‘Dance Nation’ Theater Review: Why No One Ever Really Escapes Adolescence

Clare Barron’s quirky new play treats young girls like women and the boy among them like a prop

dance nation
Photo: Joan Marcus

A group of very untalented dancers perform a “Fancy Free” routine that might have been choreographed by Jerome Robbins if he’d been a hack. The dancers’ ages range from 20 to 60, and despite the sailor costumes, all but one is a woman.

Our preconceptions about these dancers will quickly change in the opening scenes of “Dance Nation,” which opened Tuesday at Off Broadway’s Playwrights Horizons, and our keeping track of those changes is just one of the small, quirky pleasures of Clare Barron’s new play.

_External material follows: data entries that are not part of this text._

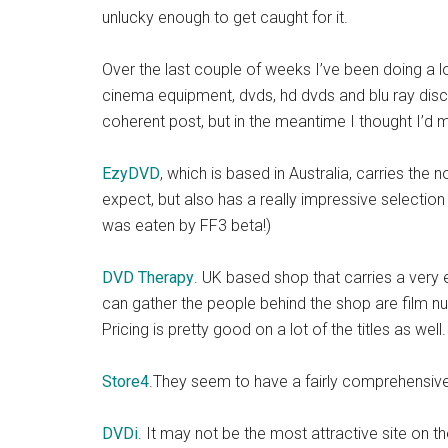
unlucky enough to get caught for it.
Over the last couple of weeks I’ve been doing a l
cinema equipment, dvds, hd dvds and blu ray discs. 
coherent post, but in the meantime I thought I’d 
EzyDVD
, which is based in Australia, carries the
expect, but also has a really impressive selection
was eaten by FF3 beta!)
DVD Therapy
. UK based shop that carries a very 
can gather the people behind the shop are film nuts
Pricing is pretty good on a lot of the titles as wel
Store4
.They seem to have a fairly comprehensive se
DVDi
. It may not be the most attractive site on th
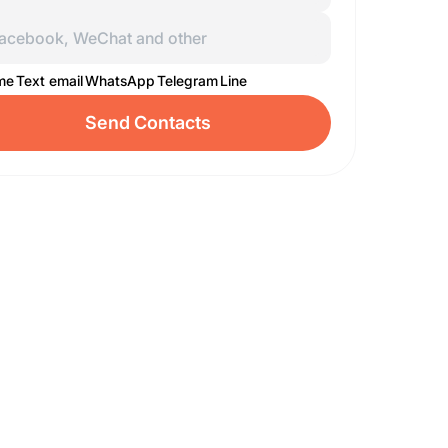
 me
Text email
WhatsApp
Telegram
Line
Send Contacts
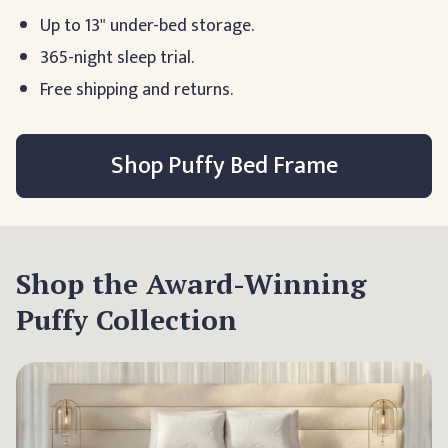
Up to 13" under-bed storage.
365-night sleep trial.
Free shipping and returns.
Shop Puffy Bed Frame
Shop the Award-Winning
Puffy Collection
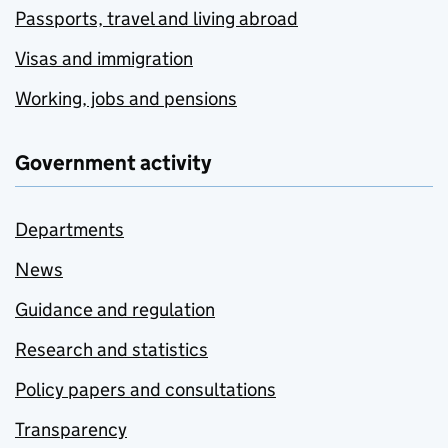
Passports, travel and living abroad
Visas and immigration
Working, jobs and pensions
Government activity
Departments
News
Guidance and regulation
Research and statistics
Policy papers and consultations
Transparency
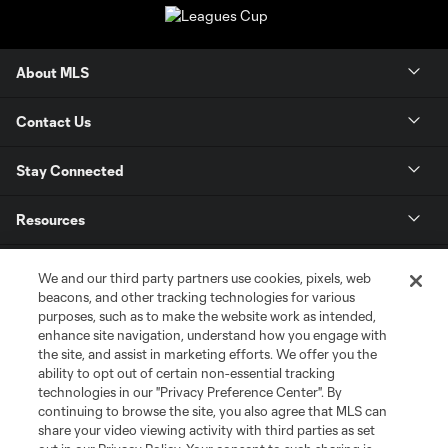
About MLS
Contact Us
Stay Connected
Resources
Store
We and our third party partners use cookies, pixels, web
beacons, and other tracking technologies for various
purposes, such as to make the website work as intended,
League Reports
enhance site navigation, understand how you engage with
the site, and assist in marketing efforts. We offer you the
Club Sites
ability to opt out of certain non-essential tracking
technologies in our "Privacy Preference Center". By
continuing to browse the site, you also agree that MLS can
share your video viewing activity with third parties as set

As it turns out, most of the dancers aren’t women. Despite the actresses’ real ages, the characters they’re playing are preadolescent girls performing in a dance contest. And the one guy among them isn’t female; he’s really what he appears to be, male, and his name is Luke. Then again, the Luke character is also adolescent despite the actor Ikechukwu Ufomadu looking to be around 30.

Watching “Dance Nation” unfold, you’re not immediately sure of anything, and it’s a delight to have your sense of reality completely thrown off several times in a matter of minutes. Lee Sunday Evans’ direction and very nontraditional casting is similar but far more adventurous than what James Lapine did with “The 25th Annual Putnam County Spelling Bee.”

Barron covers some of the same ground explored in Sarah DeLappe’s much-lauded “The Wolves,” although her characters are a few years younger. Coping with body identity and the heartbreaking unfairness of competition when other people have all the talent and you have next to none — these are issues that stay with a person forever and often are never resolved except in the most egregiously damaging ways.

If Amina (Dina Shihabi) has the potential to be a star dancer, why does the much less talented Zuzu (Eboni Booth) get the starring role in an upcoming recital piece? While Barron leaves that for us to decide, much more intriguing is the very civilized battle that ensues between the two girls. There’s a minefield of hurt ahead of them, but Shihabi and Booth wisely never let their characters explode.

I’m no expert here, but DeLappe’s play gives the impression of replicating the way teenage girls speak among themselves. Apparently, this is not Barron’s goal. Conversations about menstruation, masturbation, losing one’s virginity and whether or not your future son should be circumcised run the gamut from truly innocent, if not childish, to decidedly middle-aged and rather jaded.

The characters do a lot of fantasizing about what their lives might be like once they leave the hell hole of adolescence and adulthood begins. Some of those fantasies appear to be extraordinarily prescient, giving the final moments of “Dance Nation” a wistful glow of future nostalgia. Amid all the damaged egos and escapist thinking, the play also includes a very graphic scene of one girl’s grappling with an unexpected period during a dance competition.

As the characters come to terms with their young bodies, they tend to treat the elephant in the room as if he wasn’t there. For all the sex talk, the only time they really address Luke is when they muse about circumcision. Luke never gives them an answer about the state of his own penis. Otherwise, he is a shy and gentle prop, and what Barron leaves unsaid about him through Ufomadu’s truly self-effacing performance is what will shape these women’s lives with the opposite sex.

Only a young beta male would join a dance competition with a bunch of girls, and Luke, for his part, doesn’t even ask to be acknowledged when the dance instructor (Thomas Jay Ryan providing a nastier version of Corky St. Clair from “Waiting for Guffman”) keeps referring to “you girls.” It’s no wonder why these girls, now and when they’re adults, have no interest in him.

The talented ensemble also features Purva Bedi, Camila Cano-Flavia, Ellen Maddow, Christina Rouner and Lucy Taylor.